The Miami Marlins are expected to sign their star slugger, Giancarlo Stanton, to a 13-year, $325 million deal on Wednesday, the largest sports contract in American history.
Stanton, 25, came in second in the National League’s MVP voting this year, and held an impressive .288/.395/.555 batting line (batting average, on-base percentage and slugging) in 2014. Many baseball experts predict that Stanton will only get better over the coming years, and that the baseball world didn’t even get see him live up to his full potential this season after a wild pitch cut his season short.
Is Stanton worth that much dough? The slugger is just entering his prime, but as many baseball fans know, it’s common for players to hit a wall in their 30s, and injuries can sideline even the best.
Twins catcher and first baseman Joe Mauer is a prime example of the risks teams take when they sign stars to mega contracts, as Sports on Earth points out. Minnesota signed Mauer to an eight-year $184 million deal in 2010, following a MVP season in ’09.
The 31-year-old has had some all-star-quality years since his signing, but his .277/.361/.371 batting line in 2014 was underwhelming and he only participated 82 games in ’11.
His $23 million annual salary took 24.9 percent of the Twins’ $92.37 million payroll, according to Baseball Prospectus, and Minnesota finished dead last in the AL Central.
Dedicating 24.9 percent of payroll to a slumping player is crippling for any team, because it limits their ability to pull in top free agents in the offseason and bargain at the trade deadline.
However, an ESPN report on Tuesday suggested that the Marlins might avoid this issue, at least for the first few years of Stanton’s contract. According to the article, the outfielder’s contract will be heavily backloaded as $218 million of that money will come after his first six seasons, which is a whopping 67 percent of the total deal. After those first six seasons Stanton will also have the ability to opt out his contract.
Sources told ESPN that he agreed to this structure to help the Marlins build a team that could win now, adding that Stanton will only pull in $6.5 million in 2015. That’s just 14.9 percent of Miami’s 2014 payroll — if his salary was evenly spread out, it would represent more than half of this past season’s $43.63 million budget.
This is great news for the Marlins, a team that has done well in terms of winning championships over the last 20 years — they’ve won two World Series in that period — but has been financially handicapped throughout most of its short existence.
After the 2012 season, the Marlins unloaded nearly all of their top talent — including shortstop Jose Reyes, third baseman Hanley Ramirez and pitcher Josh Johnson — and enraged the city of Miami. This year, they had the fourth-worst attendance in MLB.
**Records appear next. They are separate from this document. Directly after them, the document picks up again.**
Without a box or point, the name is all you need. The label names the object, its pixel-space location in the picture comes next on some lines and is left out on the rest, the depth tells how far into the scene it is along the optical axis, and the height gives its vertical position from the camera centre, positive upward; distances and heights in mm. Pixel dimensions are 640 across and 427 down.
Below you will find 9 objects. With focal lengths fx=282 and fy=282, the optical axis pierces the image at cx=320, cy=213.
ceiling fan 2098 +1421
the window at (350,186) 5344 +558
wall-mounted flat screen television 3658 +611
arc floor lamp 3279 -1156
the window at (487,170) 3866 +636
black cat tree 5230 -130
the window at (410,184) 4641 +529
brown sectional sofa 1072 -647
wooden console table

In other words, its unclear how the Marlins would both pay Stanton evenly throughout his 13-year contract and remain competitive at the same time, since their fan base has little love for their antics.
But, if the ESPN report is true, they won’t have to worry about that for another six years. We’ll know for certain after Miami’s 11 a.m. ET news conference that will officially announce the deal.